Arguments over how the member would have invested in the absence of delay
Having considered the delays in the transfer value process, the Ombudsman concluded that the SIPP provider should have paid the transfer value 29 working days earlier than it actually did, and that the member, Mr R, should therefore be put back in the same position as if the transfer value had been paid 29 working days earlier. The SIPP provider argued that, with the benefit of hindsight, Mr R had changed his mind about how he would have invested his cash. It pointed out that when Mr R had complained to the SIPP provider during the delay period, he had been insistent that he intended to invest his cash in Japanese Yen.
A notable feature of the case was that it turned out that the receiving scheme did not offer the option for members to hold cash in Japanese Yen, so Mr R's original stated plan of investment was never going to be available to him. However, the Ombudsman accepted that Mr R, who had worked in financial markets for over 30 years, had a preference to invest in Yen-based investments. He noted that Mr R had submitted a detailed explanation for his positive view of such investments at the relevant time, including how he believed that recent political developments in Japan would be a positive development for Japanese equities. Mr R also argued that his conviction that Japanese equities were a good investment at the relevant time was reflected in his messages to his own clients at that time. The Ombudsman rejected the SIPP provider's argument that it would be reasonable to use the FTSE UK Private Investor Balanced Index to estimate what growth the funds would have achieved had they been invested following the transfer.
Regarding the fact that Mr R had not actually invested in the Japanese Fund when he eventually received his transfer value, Mr R said that by the time the transfer value was paid, he believed he had already missed out on the recovery in equity markets so he decided to retain it as cash and wait for another market downturn.
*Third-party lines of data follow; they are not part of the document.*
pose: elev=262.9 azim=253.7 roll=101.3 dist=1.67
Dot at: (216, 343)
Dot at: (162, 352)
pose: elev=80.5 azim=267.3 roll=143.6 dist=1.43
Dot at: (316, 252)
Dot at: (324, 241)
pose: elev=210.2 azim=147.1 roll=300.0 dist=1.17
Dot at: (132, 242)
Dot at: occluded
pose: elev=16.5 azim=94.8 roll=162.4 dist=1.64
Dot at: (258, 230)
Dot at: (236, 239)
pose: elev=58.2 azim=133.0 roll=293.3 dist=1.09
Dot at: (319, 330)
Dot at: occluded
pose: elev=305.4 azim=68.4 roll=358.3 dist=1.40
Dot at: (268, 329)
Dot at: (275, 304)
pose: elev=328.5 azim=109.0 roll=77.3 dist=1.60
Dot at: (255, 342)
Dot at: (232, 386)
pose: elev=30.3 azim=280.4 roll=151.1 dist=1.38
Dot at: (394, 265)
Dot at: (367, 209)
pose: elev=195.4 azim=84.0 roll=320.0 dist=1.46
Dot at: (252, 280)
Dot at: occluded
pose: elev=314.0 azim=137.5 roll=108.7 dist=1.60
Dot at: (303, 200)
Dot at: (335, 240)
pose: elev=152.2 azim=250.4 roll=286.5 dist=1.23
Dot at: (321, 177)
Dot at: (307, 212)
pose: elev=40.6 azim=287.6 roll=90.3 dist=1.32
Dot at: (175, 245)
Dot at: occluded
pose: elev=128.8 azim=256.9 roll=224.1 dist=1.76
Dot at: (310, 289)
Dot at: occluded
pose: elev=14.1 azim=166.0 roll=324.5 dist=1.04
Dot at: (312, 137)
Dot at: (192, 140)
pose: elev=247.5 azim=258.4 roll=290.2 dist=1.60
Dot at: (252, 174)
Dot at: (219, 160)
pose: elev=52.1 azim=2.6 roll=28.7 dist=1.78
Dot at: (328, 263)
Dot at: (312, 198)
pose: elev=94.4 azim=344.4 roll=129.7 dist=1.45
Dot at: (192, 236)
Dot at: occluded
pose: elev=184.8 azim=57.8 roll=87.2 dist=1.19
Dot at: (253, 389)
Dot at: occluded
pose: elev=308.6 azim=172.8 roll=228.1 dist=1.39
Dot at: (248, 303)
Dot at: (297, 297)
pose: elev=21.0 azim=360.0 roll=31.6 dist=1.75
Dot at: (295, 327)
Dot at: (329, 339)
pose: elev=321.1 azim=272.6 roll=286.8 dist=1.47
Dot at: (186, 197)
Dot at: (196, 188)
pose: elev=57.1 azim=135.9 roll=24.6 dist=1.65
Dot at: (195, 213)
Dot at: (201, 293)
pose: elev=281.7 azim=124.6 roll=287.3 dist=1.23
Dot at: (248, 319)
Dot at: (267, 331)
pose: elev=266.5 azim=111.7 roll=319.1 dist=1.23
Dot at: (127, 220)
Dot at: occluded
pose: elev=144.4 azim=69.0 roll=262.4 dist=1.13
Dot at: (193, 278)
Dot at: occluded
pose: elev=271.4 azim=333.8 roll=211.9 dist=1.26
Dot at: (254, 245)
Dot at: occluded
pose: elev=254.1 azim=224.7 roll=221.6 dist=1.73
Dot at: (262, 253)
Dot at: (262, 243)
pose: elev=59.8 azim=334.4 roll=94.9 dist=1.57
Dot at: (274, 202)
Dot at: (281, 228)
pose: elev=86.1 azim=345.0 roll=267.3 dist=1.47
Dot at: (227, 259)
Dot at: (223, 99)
He eventually invested in two other funds two and a half months later when the expected market downturn failed to materialise. The Ombudsman accepted that Mr R was the sort of "canny investor" who might have intended to do one thing if the money arrived on one day, but take advantage of a different opportunity if the money arrived on a different day.
The Ombudsman's order
The Ombudsman ordered the SIPP provider to pay compensation based on the investment return Mr R would have obtained had his fund been invested in the Japanese Fund during the period starting with the date when he would have received his transfer value (had there not been a 29 working day delay) and ending with the date on which his transfer value was actually received. He also ordered the SIPP provider to pay interest on that amount at the "Judgment Rate of Interest" (ie 8% per annum). He further ordered that Mr R should be compensated for any platform charges levied by the SIPP provider during the delay period (with interest added at Bank of England base rate). He also awarded Mr R £1000 for serious distress and inconvenience.
Our thoughts
Where a pension provider is held responsible for a transfer value delay, the question of what (if any) loss has been suffered by a member can be a complex one. This case shows that where there is evidence that the member is a sophisticated investor who can put forward compelling arguments about how he/she would have invested in the absence of delay, the Ombudsman may be prepared to attach considerable weight to those arguments. Even where the member invested differently once the transfer value was actually received, this will not necessarily be fatal to the member's case. In the case of a "canny investor" the Ombudsman may accept, as he did in this case, that the delay itself caused the member to change investment plans.